Here’s a few snaps from the airport bus as it travels the motorways north to Senai. A very rustic scene harking back to old Malaysia where dwellings consisted of wood and tin surrounded by jungles…
Senai Airport is a local regional airport with most flights being on domestic routes. A small terminal with about a dozen departure gates, so the usual advice of turn up 3 hours before departure isn’t really necessary here – I’d say an hour and 10 minutes would suffice. Just a word of warning about the coffee in the departure lounge here – there’s just one place to get it and it tastes damn awful! Bad coffee aside, the place is bright and modern with nice big windows, good enough for a bit of plane spotting before boarding that Air Asia to Kuala Lumpur.
A very quick 35 minutes to Kuala Lumpur with some pretty nice views of rural Malaysia along the way as the aircraft heads towards Melaka, Port Dickson and the final approach to Kuala Lumpur International Airport. Over recent decades, Malaysia has bulldozed its natural jungles to create giant ‘Palm Oil’ plantations. Vast swathes of these palms stretch pretty much across the whole country and is seen as an important commodity, especially in food production. More about palm oil here…
Another transit stop in Kuala Lumpur. The Skybus to Brickfields – eat – sleep – Skybus back to the airport for a late morning Air Asia departure to Kathmandu. I’ve written plenty about the Brickfields stopover – here’s a link to those past posts.
Today’s trip to Kathmandu is a 4 1/4 hour flight on an Air Asia A330 Airbus. There isn’t a great deal to see as the aircraft routes across Thailand, India and into Nepal airspace. Haze and clouds over terrain then nothing but sea until the baron wastelands of India. The best part of the flight comes right at the end as the plane descends into Kathmandu – the scenery is pretty awesome!

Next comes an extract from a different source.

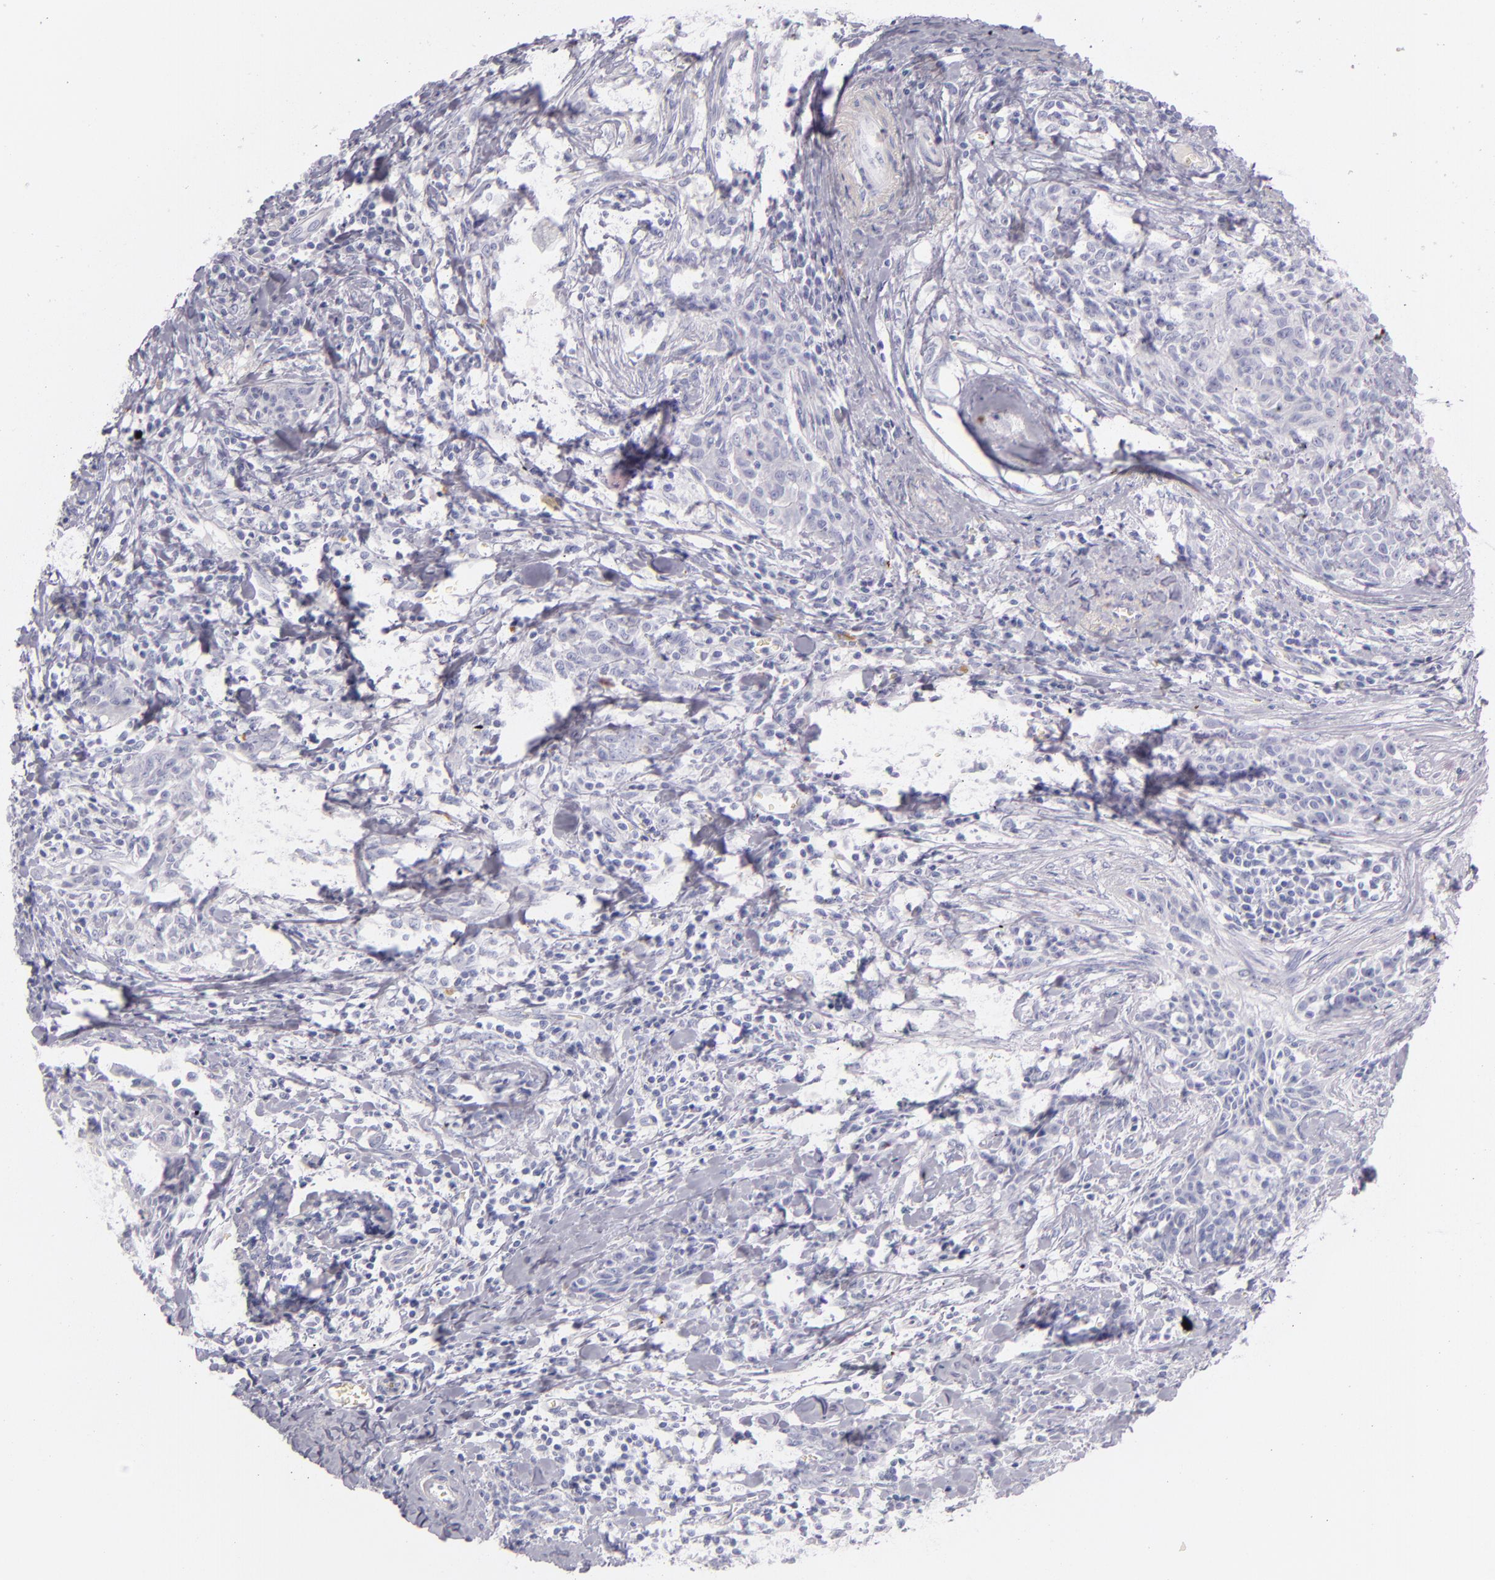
{"staining": {"intensity": "negative", "quantity": "none", "location": "none"}, "tissue": "breast cancer", "cell_type": "Tumor cells", "image_type": "cancer", "snomed": [{"axis": "morphology", "description": "Duct carcinoma"}, {"axis": "topography", "description": "Breast"}], "caption": "DAB (3,3'-diaminobenzidine) immunohistochemical staining of human breast intraductal carcinoma shows no significant positivity in tumor cells.", "gene": "TPSD1", "patient": {"sex": "female", "age": 50}}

And as luck would have it, were about 15 minutes early and if the folks over at Yeti Airlines in the domestic terminal have a little sympathy, I should be on that last flight to Pokhara! My ticket is actually booked for a flight tomorrow since the connection time for the last flight of the day was pretty tight. Kudos to the Yeti staff for getting me on that flight, the last seat, on the last flight with just minutes to spare! I really didn’t relish spending a night in Kathmandu. 25 minutes to Pokhara on a British built BAE41, just enough time for the hostess to serve a drink and some nuts.